Faleceu António Ferreira de Araújo, figura marcante do associativismo português em França


A Comunidade portuguesa de França perdeu, no passado dia 30 de abril, uma das suas figuras mais dedicadas e discretamente influentes. António Ferreira de Araújo, de 76 anos, faleceu em Mimizan, deixando um legado de compromisso cívico, serviço comunitário, humanidade e humildade que marcou várias décadas de associativismo luso-francês.

Nascido a 5 de fevereiro de 1950 na Foz do Douro, António Araújo integrou, desde muito cedo, movimentos e estruturas representativas da diáspora portuguesa. Foi dirigente associativo e desportivo em Cambrai, foi árbitro de futebol, e foi durante muitos anos Tesoureiro da Coordenação das Coletividades Portuguesas de França (CCPF). Acompanhou o nascimento desta estrutura quando ainda era Conselho da Comunidade Portuguesa de França (CCPF), e esteve sempre na Direção no período áureo desta confederação de associações.

Foi também membro eleito do Conselho das Comunidades Portuguesas (CCP), onde representou com seriedade e sentido de missão os portugueses residentes em França.

Foi sindicalista, foi cofundador da cooperativa Chèques-Déjeuner, foi militante.

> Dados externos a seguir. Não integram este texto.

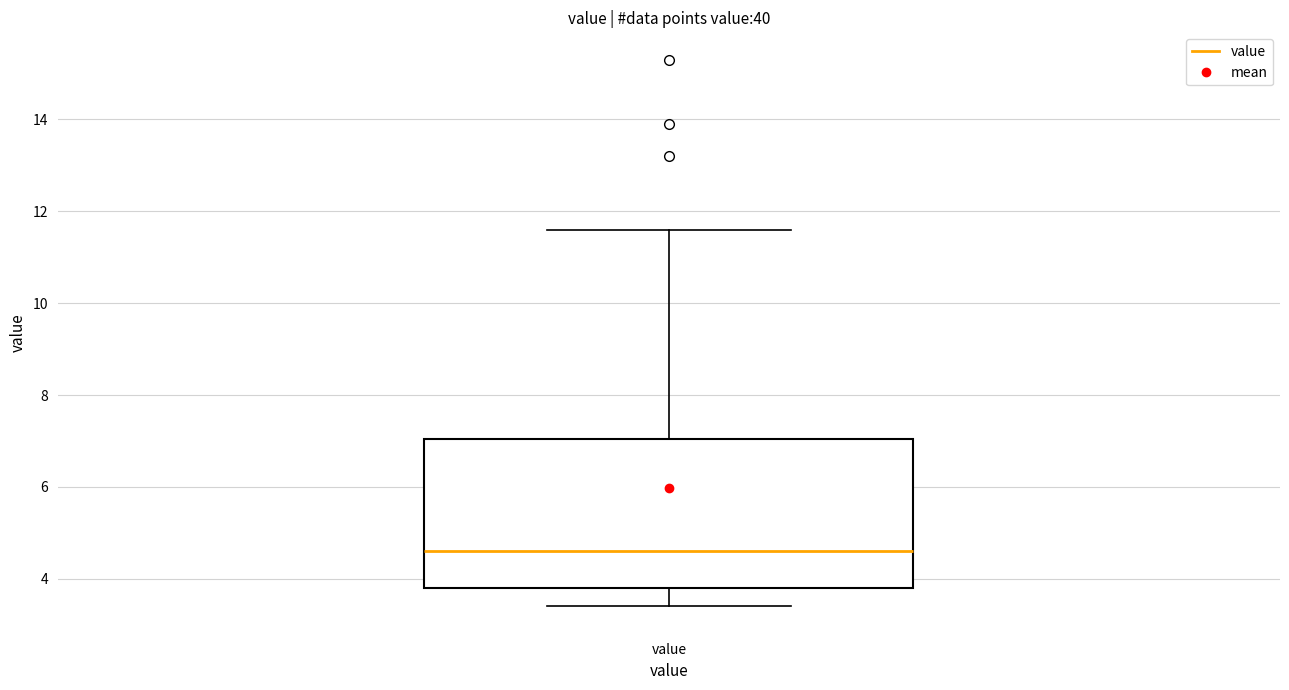

Where does the median line of the box for value sit on the y-axis? The values are not printed on the chart, so give them approximately, as read against the axis.

4.6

Colegas e amigos recordam-no como um homem de convicções firmes, de coragem tranquila e de uma entrega constante ao bem comum. Ao longo dos anos, participou em debates, iniciativas e projetos que procuravam melhorar a vida da Comunidade, aproximar instituições e fortalecer a cidadania. Era, acima de tudo, alguém que acreditava no valor das pontes – entre pessoas, entre gerações, entre países.

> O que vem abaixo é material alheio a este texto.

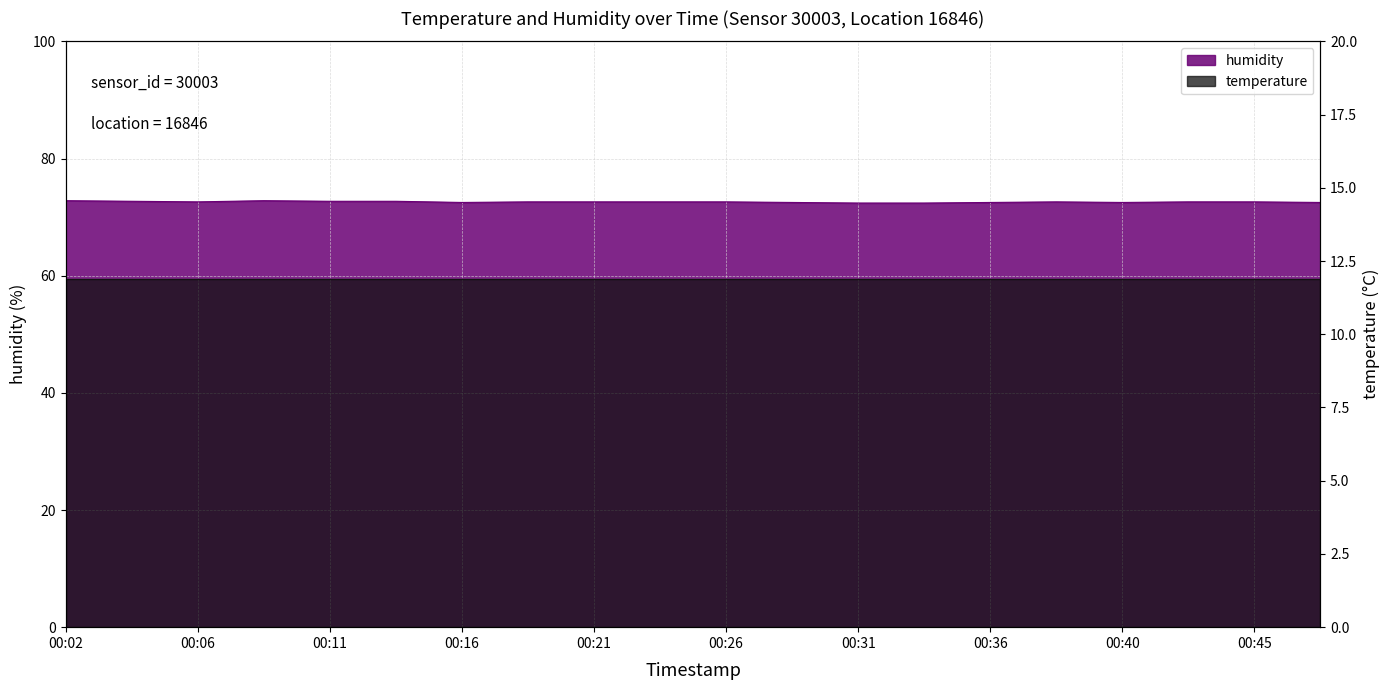

What is the maximum value shown in the chart?

72.8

Ainda há pouco tempo perdeu a mulher que tanto amou – casal inseparável – que entretanto foi apanhada por uma doença horrível do esquecimento, ao ponto de já não o reconhecer. A família ajudou-o a passar este momento, mas a separação eterna foi-lhe insuportável, partindo, também ele, na quinta-feira passada.

“A partida da tua companheira de sempre abalou-te de um modo irreparável. E, à distância, fui assistindo, com tristeza, a esse lento afastamento, como se uma parte de ti tivesse partido com ela. Foste-te deixando levar, como quem já não encontra ancoragem” escreveu António Garcia, que presidiu a CCPF durante vários anos. “Ontem, finalmente, seguiste o teu caminho. Quero acreditar que foste ao encontro de quem nunca deixaste de amar e que agora, juntos, retomam esse diálogo interrompido”.

A cerimónia fúnebre, civil, terá lugar esta quarta-feira, dia 6 de maio, às 14h00, no Crématorium d’Ychoux, situado no 174 rue de l’Infini, em Ychoux (40).